Data entries
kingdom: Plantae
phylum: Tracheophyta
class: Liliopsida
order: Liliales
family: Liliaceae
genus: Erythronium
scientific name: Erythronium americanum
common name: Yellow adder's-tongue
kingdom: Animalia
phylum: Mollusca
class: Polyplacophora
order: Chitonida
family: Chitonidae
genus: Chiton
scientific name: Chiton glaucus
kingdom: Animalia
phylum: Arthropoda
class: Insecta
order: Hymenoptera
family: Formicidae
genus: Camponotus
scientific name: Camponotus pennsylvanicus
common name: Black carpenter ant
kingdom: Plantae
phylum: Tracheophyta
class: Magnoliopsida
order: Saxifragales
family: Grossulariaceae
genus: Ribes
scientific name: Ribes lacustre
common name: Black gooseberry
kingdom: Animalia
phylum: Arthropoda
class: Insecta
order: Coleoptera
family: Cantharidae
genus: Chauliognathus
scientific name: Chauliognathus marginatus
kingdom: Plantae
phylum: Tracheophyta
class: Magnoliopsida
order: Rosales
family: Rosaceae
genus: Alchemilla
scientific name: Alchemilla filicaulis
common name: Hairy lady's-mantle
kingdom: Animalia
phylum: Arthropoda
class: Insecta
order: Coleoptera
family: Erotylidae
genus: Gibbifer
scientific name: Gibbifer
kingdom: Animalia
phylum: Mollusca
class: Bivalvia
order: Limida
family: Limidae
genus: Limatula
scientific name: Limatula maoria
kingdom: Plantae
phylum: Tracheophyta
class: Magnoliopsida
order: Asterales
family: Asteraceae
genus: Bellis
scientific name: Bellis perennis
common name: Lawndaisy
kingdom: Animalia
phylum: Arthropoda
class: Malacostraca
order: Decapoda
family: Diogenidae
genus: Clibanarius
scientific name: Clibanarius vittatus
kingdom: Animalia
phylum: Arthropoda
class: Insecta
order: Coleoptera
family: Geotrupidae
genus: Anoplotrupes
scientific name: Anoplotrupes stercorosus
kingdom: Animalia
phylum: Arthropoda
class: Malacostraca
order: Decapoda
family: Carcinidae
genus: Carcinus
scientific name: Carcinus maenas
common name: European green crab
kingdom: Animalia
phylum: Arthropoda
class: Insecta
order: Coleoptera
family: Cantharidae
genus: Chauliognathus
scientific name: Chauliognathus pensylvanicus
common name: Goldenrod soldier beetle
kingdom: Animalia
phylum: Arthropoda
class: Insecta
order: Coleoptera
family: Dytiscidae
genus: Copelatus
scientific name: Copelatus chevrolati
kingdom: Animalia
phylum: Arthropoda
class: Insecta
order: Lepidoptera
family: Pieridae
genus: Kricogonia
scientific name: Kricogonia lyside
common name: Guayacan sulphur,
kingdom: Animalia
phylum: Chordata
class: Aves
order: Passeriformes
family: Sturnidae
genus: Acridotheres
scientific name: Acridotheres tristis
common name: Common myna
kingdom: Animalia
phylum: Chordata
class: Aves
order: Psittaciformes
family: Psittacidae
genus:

● **Your task**: Revise the data above by changing every "phylum" to "division", and reproduce all the lines with nothing else altered.

● **Answer to this task**:
kingdom: Plantae
division: Tracheophyta
class: Liliopsida
order: Liliales
family: Liliaceae
genus: Erythronium
scientific name: Erythronium americanum
common name: Yellow adder's-tongue
kingdom: Animalia
division: Mollusca
class: Polyplacophora
order: Chitonida
family: Chitonidae
genus: Chiton
scientific name: Chiton glaucus
kingdom: Animalia
division: Arthropoda
class: Insecta
order: Hymenoptera
family: Formicidae
genus: Camponotus
scientific name: Camponotus pennsylvanicus
common name: Black carpenter ant
kingdom: Plantae
division: Tracheophyta
class: Magnoliopsida
order: Saxifragales
family: Grossulariaceae
genus: Ribes
scientific name: Ribes lacustre
common name: Black gooseberry
kingdom: Animalia
division: Arthropoda
class: Insecta
order: Coleoptera
family: Cantharidae
genus: Chauliognathus
scientific name: Chauliognathus marginatus
kingdom: Plantae
division: Tracheophyta
class: Magnoliopsida
order: Rosales
family: Rosaceae
genus: Alchemilla
scientific name: Alchemilla filicaulis
common name: Hairy lady's-mantle
kingdom: Animalia
division: Arthropoda
class: Insecta
order: Coleoptera
family: Erotylidae
genus: Gibbifer
scientific name: Gibbifer
kingdom: Animalia
division: Mollusca
class: Bivalvia
order: Limida
family: Limidae
genus: Limatula
scientific name: Limatula maoria
kingdom: Plantae
division: Tracheophyta
class: Magnoliopsida
order: Asterales
family: Asteraceae
genus: Bellis
scientific name: Bellis perennis
common name: Lawndaisy
kingdom: Animalia
division: Arthropoda
class: Malacostraca
order: Decapoda
family: Diogenidae
genus: Clibanarius
scientific name: Clibanarius vittatus
kingdom: Animalia
division: Arthropoda
class: Insecta
order: Coleoptera
family: Geotrupidae
genus: Anoplotrupes
scientific name: Anoplotrupes stercorosus
kingdom: Animalia
division: Arthropoda
class: Malacostraca
order: Decapoda
family: Carcinidae
genus: Carcinus
scientific name: Carcinus maenas
common name: European green crab
kingdom: Animalia
division: Arthropoda
class: Insecta
order: Coleoptera
family: Cantharidae
genus: Chauliognathus
scientific name: Chauliognathus pensylvanicus
common name: Goldenrod soldier beetle
kingdom: Animalia
division: Arthropoda
class: Insecta
order: Coleoptera
family: Dytiscidae
genus: Copelatus
scientific name: Copelatus chevrolati
kingdom: Animalia
division: Arthropoda
class: Insecta
order: Lepidoptera
family: Pieridae
genus: Kricogonia
scientific name: Kricogonia lyside
common name: Guayacan sulphur,
kingdom: Animalia
division: Chordata
class: Aves
order: Passeriformes
family: Sturnidae
genus: Acridotheres
scientific name: Acridotheres tristis
common name: Common myna
kingdom: Animalia
division: Chordata
class: Aves
order: Psittaciformes
family: Psittacidae
genus:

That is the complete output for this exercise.